# Thread: Error Term Taylor Formula

1. ## Error Term Taylor Formula

Use the following form of the error term

$\displaystyle R_{n+1}(x) = \frac{f^{n+1}(c)}{(n+1)!} x^{n+1}$

where c is between 0 and x, to determine in advance the degree of Taylor polynomial at a = 0 that would achieve the indicated accuracy in the interval [0,x] for...

... $\displaystyle f(x) = e^x, x = 2, error < 10^{-3}$

(Do not compute Taylor polynomial.)

Thanks for the help!

2. Originally Posted by juicysharpie
Use the following form of the error term

$\displaystyle R_{n+1}(x) = \frac{f^{n+1}(c)}{(n+1)!} x^{n+1}$

where c is between 0 and x, to determine in advance the degree of Taylor polynomial at a = 0 that would achieve the indicated accuracy in the interval [0,x] for...

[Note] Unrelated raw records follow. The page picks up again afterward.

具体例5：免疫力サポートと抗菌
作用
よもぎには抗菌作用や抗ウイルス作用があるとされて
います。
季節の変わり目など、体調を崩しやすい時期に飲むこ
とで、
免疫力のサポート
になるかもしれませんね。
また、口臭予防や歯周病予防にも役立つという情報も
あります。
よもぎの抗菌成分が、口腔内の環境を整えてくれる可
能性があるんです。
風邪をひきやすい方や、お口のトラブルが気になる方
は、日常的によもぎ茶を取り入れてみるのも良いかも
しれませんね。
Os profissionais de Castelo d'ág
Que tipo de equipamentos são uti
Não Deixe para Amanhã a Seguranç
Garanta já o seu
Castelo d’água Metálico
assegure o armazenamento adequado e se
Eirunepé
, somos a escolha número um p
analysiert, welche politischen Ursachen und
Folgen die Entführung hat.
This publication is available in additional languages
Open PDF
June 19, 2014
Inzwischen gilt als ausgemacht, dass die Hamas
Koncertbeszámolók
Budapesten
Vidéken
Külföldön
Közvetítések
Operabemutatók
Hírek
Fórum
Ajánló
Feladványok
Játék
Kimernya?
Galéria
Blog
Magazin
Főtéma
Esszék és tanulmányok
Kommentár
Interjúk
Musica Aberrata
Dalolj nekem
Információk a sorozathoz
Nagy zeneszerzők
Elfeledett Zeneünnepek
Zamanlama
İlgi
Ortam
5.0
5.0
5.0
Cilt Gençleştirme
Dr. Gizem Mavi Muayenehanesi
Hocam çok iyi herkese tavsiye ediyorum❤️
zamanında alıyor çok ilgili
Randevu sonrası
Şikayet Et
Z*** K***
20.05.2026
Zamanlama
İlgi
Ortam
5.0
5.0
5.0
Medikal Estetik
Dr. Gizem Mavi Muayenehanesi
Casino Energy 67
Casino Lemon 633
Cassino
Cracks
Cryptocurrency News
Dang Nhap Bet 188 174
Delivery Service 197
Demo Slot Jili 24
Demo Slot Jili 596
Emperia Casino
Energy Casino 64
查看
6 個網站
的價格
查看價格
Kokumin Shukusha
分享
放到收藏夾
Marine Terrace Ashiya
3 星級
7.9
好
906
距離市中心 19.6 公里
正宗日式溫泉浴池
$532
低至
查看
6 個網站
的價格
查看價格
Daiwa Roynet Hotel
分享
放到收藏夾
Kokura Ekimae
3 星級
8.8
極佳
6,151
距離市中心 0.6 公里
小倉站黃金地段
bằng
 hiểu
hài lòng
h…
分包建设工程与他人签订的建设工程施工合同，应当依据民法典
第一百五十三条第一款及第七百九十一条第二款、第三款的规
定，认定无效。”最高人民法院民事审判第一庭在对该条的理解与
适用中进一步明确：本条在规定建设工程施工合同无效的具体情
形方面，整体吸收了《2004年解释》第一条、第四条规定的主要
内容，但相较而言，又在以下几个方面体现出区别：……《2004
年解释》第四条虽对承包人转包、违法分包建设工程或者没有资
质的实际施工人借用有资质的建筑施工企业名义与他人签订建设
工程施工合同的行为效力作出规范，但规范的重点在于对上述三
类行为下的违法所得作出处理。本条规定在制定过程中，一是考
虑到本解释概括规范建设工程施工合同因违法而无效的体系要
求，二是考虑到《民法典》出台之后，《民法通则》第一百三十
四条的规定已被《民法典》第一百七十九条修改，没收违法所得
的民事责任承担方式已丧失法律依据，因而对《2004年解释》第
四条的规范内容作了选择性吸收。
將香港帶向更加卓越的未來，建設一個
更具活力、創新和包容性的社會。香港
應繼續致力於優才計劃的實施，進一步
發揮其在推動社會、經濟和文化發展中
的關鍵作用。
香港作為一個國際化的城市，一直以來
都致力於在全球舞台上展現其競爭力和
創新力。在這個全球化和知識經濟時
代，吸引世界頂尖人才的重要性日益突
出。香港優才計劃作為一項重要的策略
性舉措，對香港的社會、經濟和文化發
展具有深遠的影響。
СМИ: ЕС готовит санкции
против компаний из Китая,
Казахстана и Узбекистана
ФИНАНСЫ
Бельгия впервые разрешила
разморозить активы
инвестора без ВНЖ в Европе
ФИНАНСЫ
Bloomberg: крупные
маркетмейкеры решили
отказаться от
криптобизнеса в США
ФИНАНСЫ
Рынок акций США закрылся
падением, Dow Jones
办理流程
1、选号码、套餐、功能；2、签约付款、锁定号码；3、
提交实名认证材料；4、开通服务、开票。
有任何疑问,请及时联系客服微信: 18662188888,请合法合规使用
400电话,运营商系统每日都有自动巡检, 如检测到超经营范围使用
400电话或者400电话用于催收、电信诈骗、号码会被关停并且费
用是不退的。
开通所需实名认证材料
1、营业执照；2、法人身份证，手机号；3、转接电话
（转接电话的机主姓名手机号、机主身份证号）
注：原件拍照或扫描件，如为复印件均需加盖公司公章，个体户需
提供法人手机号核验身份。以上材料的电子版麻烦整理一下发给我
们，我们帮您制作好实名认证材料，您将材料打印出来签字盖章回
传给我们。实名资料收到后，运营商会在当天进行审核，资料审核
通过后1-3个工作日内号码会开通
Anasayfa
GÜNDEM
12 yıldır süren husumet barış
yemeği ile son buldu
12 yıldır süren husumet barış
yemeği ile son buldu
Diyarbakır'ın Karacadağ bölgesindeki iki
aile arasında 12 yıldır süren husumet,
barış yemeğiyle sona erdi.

... $\displaystyle f(x) = e^x, x = 2, error < 10^{-3}$

(Do not compute Taylor polynomial.)

Thanks for the help!
Using your remainder formula with $\displaystyle f(x) = e^x$ on $\displaystyle [0,2]$

$\displaystyle R_{n+1}(2) = \frac{e^c }{(n+1)!} 2^{n+1} \le \frac{e^2 }{(n+1)!} 2^{n+1} < \frac{9}{(n+1)!} 2^{n+1} \le 10^{-3}$ which gives $\displaystyle n = 10$ although nine terms will work (trial and error).